NomosDA

Inner Product Arguments for Data Availability

IPAs have been proposed for use in data availability sampling due to several key advantages over the more popular KZG scheme.

Nomos Team

Nov 22, 2024 • 8 min read

Part 3 of a Series on Polynomial Commitment Schemes for NomosDA. Read Part 1 here and Part 2 here.

An Inner Product Argument (IPA) is an argument of knowledge scheme that uses Pedersen commitments to create commitments to polynomials. This scheme was introduced in a 2016 paper and refined in a 2017 paper by some of the same co-authors for use in Bulletproof ZK proofs. More recently, IPAs have been proposed for use in data availability sampling due to several key advantages over the more popular KZG scheme - namely, their transparent setup and relatively simple mathematical basis. As before, we will describe how the scheme works, followed by an analysis based on our criteria from Part 1.

——————

* **TASK REQUIREMENTS**
a. Reproduce the passage of the IPA article starting with "Inner Product Arguments" and going on through "popular KZG scheme.".
b. According to the IPA article, what kind of commitments does an Inner Product Argument use to commit to polynomials?
c. List every year mentioned in the IPA article.

* **INPUT DATA**
——————

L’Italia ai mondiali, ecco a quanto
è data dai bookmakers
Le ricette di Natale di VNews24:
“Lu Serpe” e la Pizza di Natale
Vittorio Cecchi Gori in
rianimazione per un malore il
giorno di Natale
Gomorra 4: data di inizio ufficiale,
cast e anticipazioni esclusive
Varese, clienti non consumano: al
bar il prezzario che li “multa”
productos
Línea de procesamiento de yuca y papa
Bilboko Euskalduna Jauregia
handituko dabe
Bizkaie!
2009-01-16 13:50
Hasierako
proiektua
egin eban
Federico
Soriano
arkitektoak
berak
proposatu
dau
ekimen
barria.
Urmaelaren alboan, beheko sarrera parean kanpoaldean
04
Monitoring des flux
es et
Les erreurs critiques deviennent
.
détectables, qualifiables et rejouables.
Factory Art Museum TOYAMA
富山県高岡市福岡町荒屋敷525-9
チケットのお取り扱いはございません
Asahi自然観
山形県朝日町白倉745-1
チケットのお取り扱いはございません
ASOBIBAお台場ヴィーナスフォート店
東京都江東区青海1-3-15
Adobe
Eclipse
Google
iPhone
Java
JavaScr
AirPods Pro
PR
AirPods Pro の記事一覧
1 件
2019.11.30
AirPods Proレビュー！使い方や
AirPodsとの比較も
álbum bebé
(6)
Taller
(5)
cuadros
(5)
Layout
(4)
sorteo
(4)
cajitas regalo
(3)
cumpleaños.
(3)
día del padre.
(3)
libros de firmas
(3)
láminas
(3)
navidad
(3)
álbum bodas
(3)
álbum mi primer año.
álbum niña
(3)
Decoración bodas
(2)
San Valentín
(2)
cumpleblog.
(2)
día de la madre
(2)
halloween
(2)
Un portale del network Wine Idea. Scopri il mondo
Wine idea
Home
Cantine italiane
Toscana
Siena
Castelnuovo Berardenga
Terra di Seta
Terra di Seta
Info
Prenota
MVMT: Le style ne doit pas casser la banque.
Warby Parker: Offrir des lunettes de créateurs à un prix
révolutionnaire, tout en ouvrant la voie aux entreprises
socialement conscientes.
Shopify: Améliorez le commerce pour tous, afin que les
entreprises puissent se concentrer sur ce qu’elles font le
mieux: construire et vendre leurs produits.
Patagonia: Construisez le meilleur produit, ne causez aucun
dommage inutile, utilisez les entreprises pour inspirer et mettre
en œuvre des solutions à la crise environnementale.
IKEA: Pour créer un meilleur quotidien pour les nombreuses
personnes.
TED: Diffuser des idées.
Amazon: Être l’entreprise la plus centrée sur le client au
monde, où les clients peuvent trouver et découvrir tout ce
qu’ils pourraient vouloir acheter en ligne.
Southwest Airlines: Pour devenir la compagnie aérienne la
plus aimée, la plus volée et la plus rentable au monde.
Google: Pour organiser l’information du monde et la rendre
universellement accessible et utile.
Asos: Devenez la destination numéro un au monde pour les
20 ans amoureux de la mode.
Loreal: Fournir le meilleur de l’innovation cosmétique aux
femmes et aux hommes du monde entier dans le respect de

——————

* **SOLUTIONS FOR EACH TASK**
a.
Inner Product Arguments for Data Availability

IPAs have been proposed for use in data availability sampling due to several key advantages over the more popular KZG scheme.

b. Pedersen commitments.

c. 2024, 2016, 2017